== Work to be completed ==
Among the entries below, one stretch runs from the line that contains "right shoulder: (810, 645, 15)" through the line that contains "left ankle: (837, 789, 3)". Repeat that stretch exactly, ends included, and only that.

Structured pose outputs

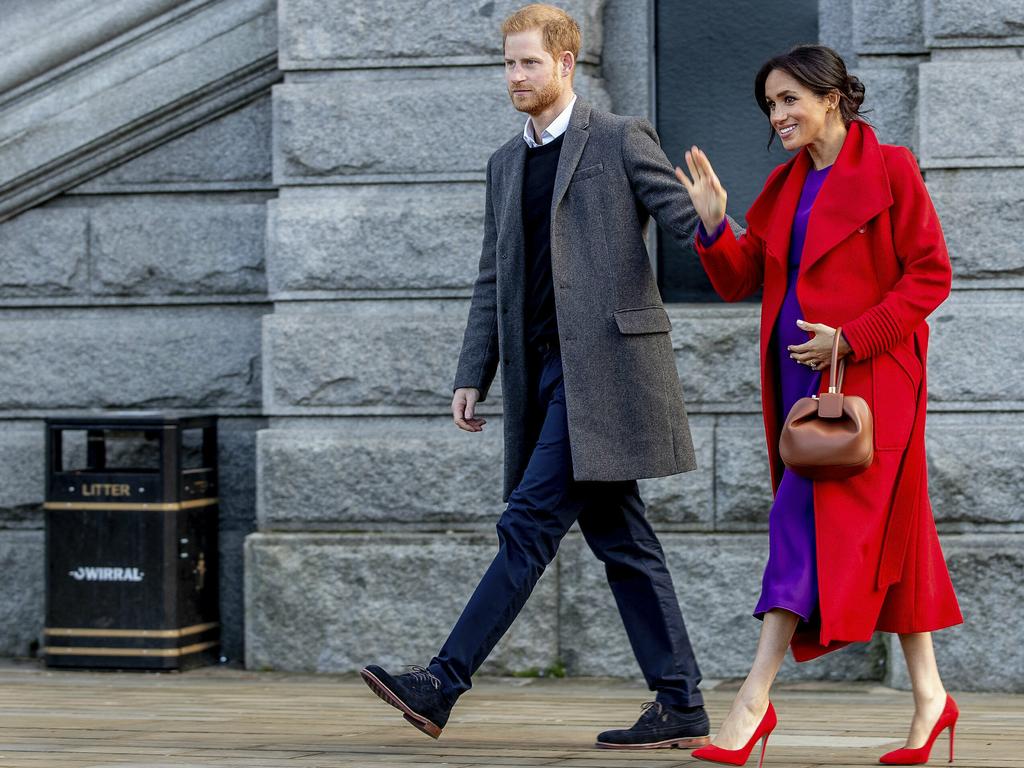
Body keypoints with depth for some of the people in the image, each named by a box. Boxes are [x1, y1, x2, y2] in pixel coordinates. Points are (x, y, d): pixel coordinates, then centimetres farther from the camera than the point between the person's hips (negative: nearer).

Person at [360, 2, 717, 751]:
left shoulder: (621, 139, -1)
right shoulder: (506, 164, 20)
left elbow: (691, 224, -6)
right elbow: (493, 282, 20)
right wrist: (473, 376, 12)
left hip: (602, 364, -8)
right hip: (544, 373, 8)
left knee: (530, 523, -11)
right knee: (618, 540, 7)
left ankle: (443, 685, -13)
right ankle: (681, 705, 11)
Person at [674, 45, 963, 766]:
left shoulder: (889, 169, -6)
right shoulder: (786, 185, 14)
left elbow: (931, 276, -9)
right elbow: (739, 280, 14)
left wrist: (851, 339, -16)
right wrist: (713, 225, -5)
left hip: (866, 378, -7)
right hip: (802, 381, 7)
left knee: (805, 524, -12)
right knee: (890, 532, 10)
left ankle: (754, 701, -11)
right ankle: (929, 697, 15)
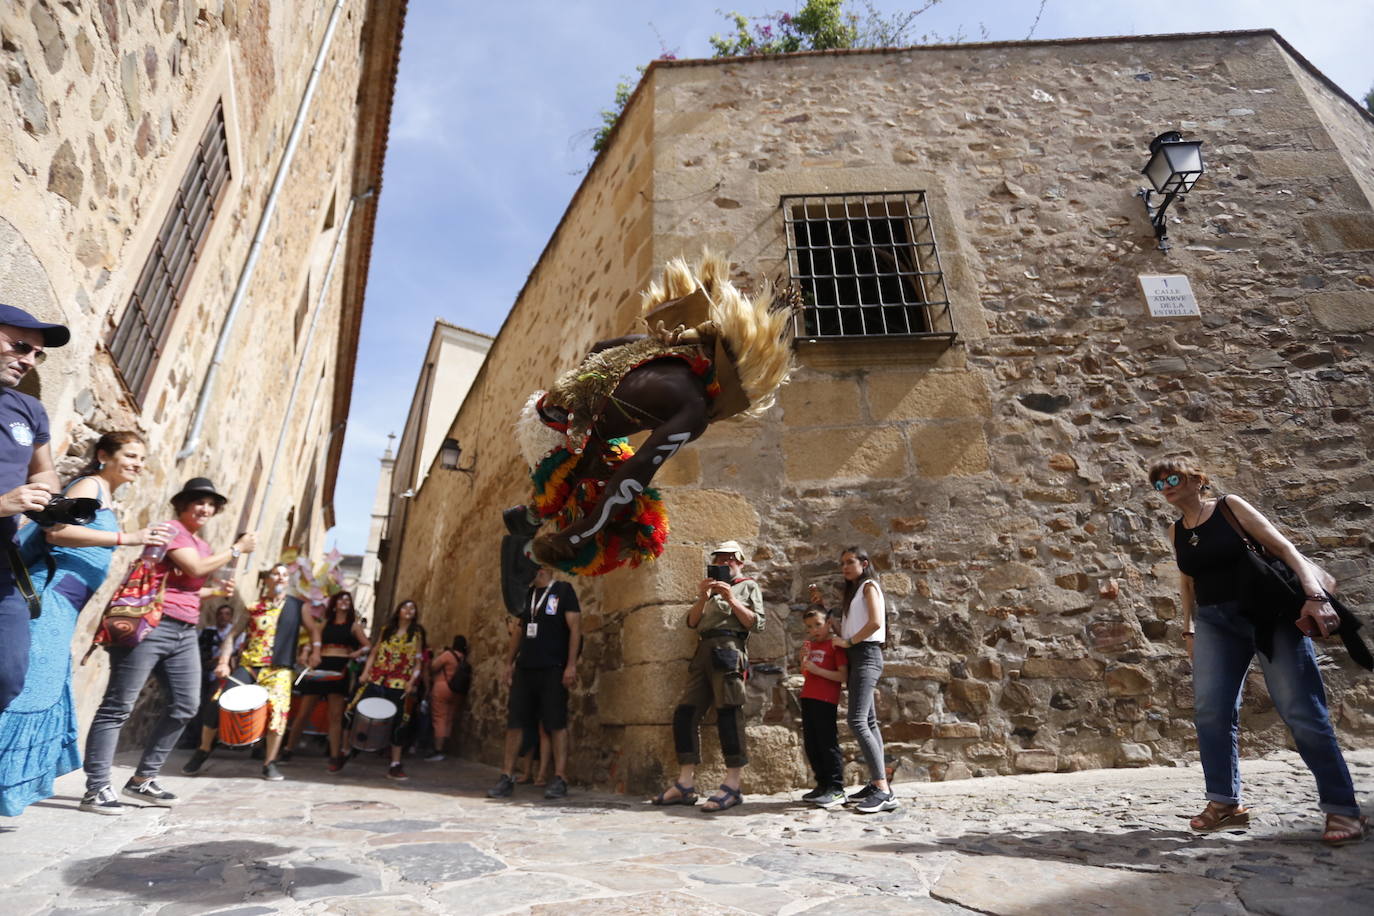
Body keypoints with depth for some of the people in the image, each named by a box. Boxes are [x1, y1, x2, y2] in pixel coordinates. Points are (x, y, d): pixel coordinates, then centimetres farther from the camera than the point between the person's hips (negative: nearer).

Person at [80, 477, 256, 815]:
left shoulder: (203, 546, 21)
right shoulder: (171, 530, -4)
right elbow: (195, 568, -16)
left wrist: (217, 591, 13)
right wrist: (238, 549, -9)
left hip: (185, 633, 9)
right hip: (152, 625, -9)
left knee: (185, 706, 8)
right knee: (118, 706, -2)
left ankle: (143, 779, 19)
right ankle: (96, 789, 3)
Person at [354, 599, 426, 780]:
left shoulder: (417, 634, 6)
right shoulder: (387, 629, 11)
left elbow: (419, 661, 2)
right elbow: (374, 653, 9)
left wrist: (412, 681, -10)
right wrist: (365, 672, -4)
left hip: (399, 685, -1)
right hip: (376, 681, 1)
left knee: (398, 723, 1)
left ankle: (395, 765, 9)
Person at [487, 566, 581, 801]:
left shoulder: (563, 590, -5)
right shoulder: (526, 594, 14)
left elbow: (575, 628, -9)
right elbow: (518, 630, 19)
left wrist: (571, 665, -15)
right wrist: (509, 663, 13)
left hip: (553, 669, -6)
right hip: (524, 667, 6)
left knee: (557, 723, -2)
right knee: (514, 722, 6)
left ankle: (560, 779, 4)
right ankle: (507, 777, 15)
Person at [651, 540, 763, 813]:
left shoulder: (748, 586, 12)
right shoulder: (710, 589, 28)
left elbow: (757, 624, -1)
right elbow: (692, 622, 16)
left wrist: (731, 600, -8)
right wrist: (703, 597, 0)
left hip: (729, 649, -6)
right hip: (704, 651, 6)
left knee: (728, 714, -10)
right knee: (685, 713, 0)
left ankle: (732, 786, -7)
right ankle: (685, 785, 4)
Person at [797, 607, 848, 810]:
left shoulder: (835, 645, -8)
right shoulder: (810, 645, 15)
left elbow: (843, 675, -16)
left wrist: (816, 669, -20)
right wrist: (803, 659, 1)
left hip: (826, 700, -8)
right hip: (808, 698, 8)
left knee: (827, 743, -5)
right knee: (811, 744, 11)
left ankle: (837, 789, 3)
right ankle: (823, 785, 22)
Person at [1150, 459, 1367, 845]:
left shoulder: (1230, 507, -4)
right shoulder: (1176, 531, 8)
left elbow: (1284, 548, -10)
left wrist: (1315, 594, -24)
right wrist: (1189, 628, 15)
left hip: (1270, 613, -4)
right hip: (1215, 622, 4)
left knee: (1302, 711, -4)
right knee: (1210, 710, -2)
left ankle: (1343, 807, 11)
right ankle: (1225, 802, 7)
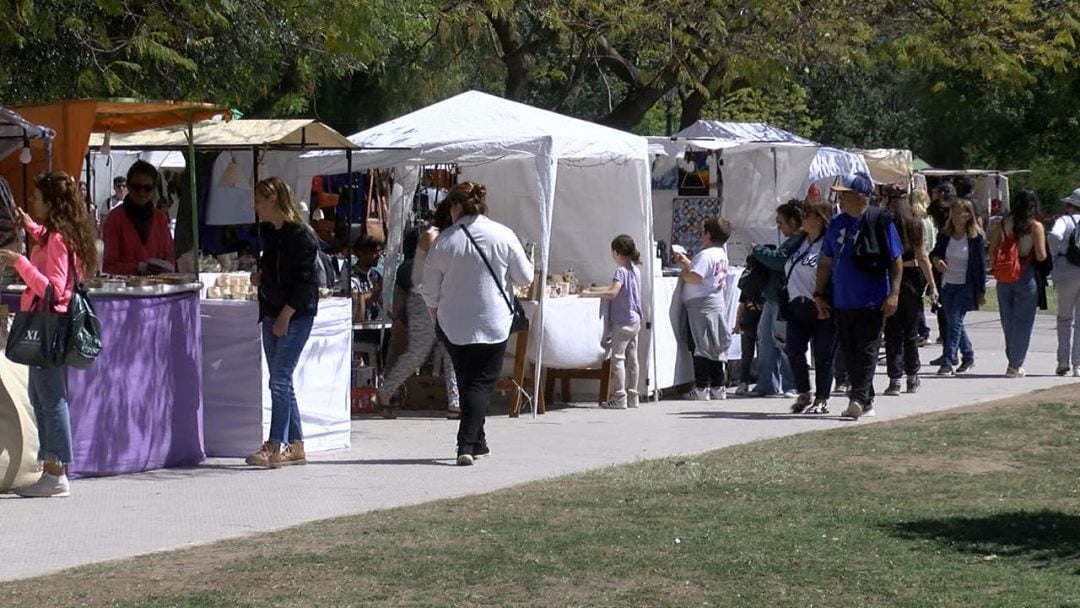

== Solution to this problem ==
right shoulder: (810, 645, 15)
left elbow: (843, 675, -16)
left wrist: (816, 669, -20)
right wrist: (803, 659, 1)
left hip: (826, 700, -8)
right hip: (808, 698, 8)
left knee: (827, 743, -5)
right knee: (811, 744, 11)
left ankle: (837, 789, 3)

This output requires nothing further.